From: Bjorn Helgaas <helgaas@kernel.org>
To: Alex Williamson <alex.williamson@redhat.com>
Cc: linux-pci@vger.kernel.org, abhsahu@nvidia.com,
targupta@nvidia.com, zhguo@redhat.com, sdalvi@google.com,
Mika Westerberg <mika.westerberg@linux.intel.com>,
Sathyanarayanan Kuppuswamy
<sathyanarayanan.kuppuswamy@linux.intel.com>,
Lukas Wunner <lukas@wunner.de>
Subject: Re: [PATCH] PCI: Extend D3hot delay for NVIDIA HDA controllers
Date: Mon, 17 Apr 2023 16:14:14 -0500 [thread overview]
Message-ID: <20230417211414.GA48587@bhelgaas> (raw)

Data for analysis
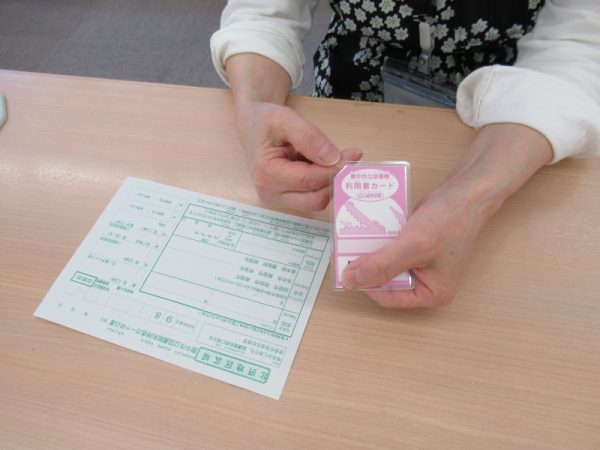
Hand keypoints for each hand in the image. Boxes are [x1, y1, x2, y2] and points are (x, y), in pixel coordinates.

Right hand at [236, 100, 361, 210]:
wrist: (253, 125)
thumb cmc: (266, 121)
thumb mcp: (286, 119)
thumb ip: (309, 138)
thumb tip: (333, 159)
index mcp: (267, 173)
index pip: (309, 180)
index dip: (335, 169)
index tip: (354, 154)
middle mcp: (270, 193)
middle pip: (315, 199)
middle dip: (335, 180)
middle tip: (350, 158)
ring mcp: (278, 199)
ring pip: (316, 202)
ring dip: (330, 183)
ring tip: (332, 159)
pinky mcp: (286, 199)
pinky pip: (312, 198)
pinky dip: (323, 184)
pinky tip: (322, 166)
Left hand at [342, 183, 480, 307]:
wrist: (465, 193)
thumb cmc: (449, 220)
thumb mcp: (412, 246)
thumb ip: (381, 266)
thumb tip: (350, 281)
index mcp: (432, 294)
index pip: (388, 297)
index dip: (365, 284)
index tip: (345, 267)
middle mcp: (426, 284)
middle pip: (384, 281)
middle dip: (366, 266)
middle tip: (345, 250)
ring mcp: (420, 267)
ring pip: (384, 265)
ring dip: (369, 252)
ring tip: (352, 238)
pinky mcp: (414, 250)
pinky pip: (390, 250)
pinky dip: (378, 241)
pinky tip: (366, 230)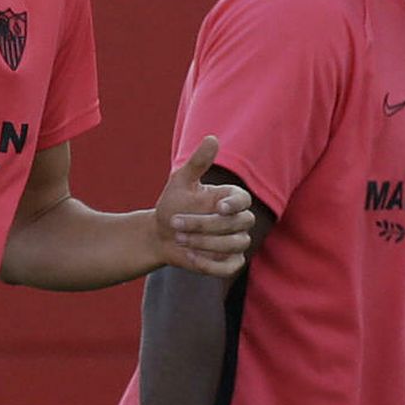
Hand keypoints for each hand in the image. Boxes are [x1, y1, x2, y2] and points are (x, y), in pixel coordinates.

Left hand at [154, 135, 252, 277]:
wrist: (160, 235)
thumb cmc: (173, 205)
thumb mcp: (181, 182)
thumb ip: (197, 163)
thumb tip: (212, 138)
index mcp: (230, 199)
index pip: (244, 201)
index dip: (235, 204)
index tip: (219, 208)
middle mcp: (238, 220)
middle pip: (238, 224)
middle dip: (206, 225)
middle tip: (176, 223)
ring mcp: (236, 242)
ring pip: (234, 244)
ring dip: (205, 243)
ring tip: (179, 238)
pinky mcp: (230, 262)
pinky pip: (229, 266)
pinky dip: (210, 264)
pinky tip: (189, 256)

Problem details
Decide whether each statement agrees with the email header, answering yes or no and quoting the deciding words: 1. The message is addressed to Alex Williamson. 2. The subject line describes shortening the D3hot delay for NVIDIA HDA controllers. 3. The message is dated Monday, 17 April 2023.

Output for this exercise
1. Yes: "To: Alex Williamson <alex.williamson@redhat.com>"
2. No: "Extend D3hot delay for NVIDIA HDA controllers"
3. Yes: "Mon, 17 Apr 2023 16:14:14 -0500"